Technology and data are crucial to digital transformation, but so are capability building, partnerships, and people and processes. To move faster on their digital journey, companies must embrace and facilitate change. For tower companies, the to-do list can be extensive: developing new technical capabilities such as machine learning and drone flying; administering all-new systems; creating and promoting an agile, cross-­functional team environment; and stressing customer centricity and transparency (for example, by providing carriers with greater visibility, opportunities for self-­service, and new customer journeys).

At the same time, tower companies can augment their traditional processes with AI-enabled tools for such functions as automated dispatching, preventive maintenance, and optimized field visits and energy consumption. Digital transformation isn’t just about implementing something new. It’s also about making things that have worked well for a long time work even better.

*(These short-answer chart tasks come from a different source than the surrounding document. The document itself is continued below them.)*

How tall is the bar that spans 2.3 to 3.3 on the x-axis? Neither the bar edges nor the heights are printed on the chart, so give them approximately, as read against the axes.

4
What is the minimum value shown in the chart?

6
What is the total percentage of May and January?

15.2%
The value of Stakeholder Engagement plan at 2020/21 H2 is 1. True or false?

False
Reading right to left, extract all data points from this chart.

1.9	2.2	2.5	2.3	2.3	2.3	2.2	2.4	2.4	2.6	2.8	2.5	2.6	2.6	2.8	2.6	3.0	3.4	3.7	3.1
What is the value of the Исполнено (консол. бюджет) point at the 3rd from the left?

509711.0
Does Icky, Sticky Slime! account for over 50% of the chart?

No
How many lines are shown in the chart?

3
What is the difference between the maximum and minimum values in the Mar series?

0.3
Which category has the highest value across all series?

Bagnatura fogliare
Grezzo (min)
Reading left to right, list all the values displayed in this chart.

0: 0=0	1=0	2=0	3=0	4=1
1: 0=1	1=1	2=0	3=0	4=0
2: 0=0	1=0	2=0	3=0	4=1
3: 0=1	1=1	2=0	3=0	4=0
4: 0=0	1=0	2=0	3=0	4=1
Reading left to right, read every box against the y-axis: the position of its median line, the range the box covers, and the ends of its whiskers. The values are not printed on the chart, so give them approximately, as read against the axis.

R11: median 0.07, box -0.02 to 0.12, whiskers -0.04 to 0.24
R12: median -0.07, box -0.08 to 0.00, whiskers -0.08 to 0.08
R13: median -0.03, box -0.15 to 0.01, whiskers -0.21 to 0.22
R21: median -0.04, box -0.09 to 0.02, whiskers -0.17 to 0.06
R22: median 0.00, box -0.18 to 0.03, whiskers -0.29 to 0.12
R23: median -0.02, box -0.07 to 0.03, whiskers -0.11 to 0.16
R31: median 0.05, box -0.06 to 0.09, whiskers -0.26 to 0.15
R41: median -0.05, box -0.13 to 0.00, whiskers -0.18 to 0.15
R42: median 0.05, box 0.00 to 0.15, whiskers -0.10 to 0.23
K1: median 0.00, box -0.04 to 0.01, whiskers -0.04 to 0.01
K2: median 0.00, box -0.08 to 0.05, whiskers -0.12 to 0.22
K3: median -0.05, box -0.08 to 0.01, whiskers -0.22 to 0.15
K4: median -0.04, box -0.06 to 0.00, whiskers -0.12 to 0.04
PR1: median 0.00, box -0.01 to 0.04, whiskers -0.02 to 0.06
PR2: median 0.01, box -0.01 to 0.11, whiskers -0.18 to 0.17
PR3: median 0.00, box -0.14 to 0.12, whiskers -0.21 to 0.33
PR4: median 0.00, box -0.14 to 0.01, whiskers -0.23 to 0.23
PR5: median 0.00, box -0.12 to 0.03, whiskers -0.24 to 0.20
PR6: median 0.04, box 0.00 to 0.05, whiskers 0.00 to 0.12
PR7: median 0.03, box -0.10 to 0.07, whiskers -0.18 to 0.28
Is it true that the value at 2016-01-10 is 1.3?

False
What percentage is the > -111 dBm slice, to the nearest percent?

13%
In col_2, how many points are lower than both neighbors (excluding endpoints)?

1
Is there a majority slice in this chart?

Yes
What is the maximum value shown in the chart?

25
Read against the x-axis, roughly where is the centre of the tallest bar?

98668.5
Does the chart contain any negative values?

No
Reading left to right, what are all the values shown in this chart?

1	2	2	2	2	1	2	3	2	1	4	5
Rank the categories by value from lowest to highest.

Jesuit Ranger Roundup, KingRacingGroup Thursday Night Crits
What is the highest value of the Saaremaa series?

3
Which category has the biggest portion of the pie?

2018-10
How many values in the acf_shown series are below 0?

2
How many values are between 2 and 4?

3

In most cases, adopting new ways of working, building the right new capabilities, and augmenting traditional processes will require a multiyear effort that touches every employee in the organization. Yet it’s impor­tant to begin taking those steps now. Companies that get out of the gate first often gain a competitive advantage that slower-­moving companies find hard to match.



For tower companies, today’s market trends highlight the urgent need to change. Growth requires new technology, new methodologies, and new paths to revenue. Digital transformation is a proven way to develop all of these things. Getting there isn’t easy or quick. But by assessing its starting point, embracing a holistic framework, and adopting a phased, pri­oritized approach to implementation, a company can realize the full potential of digitization before the competition does.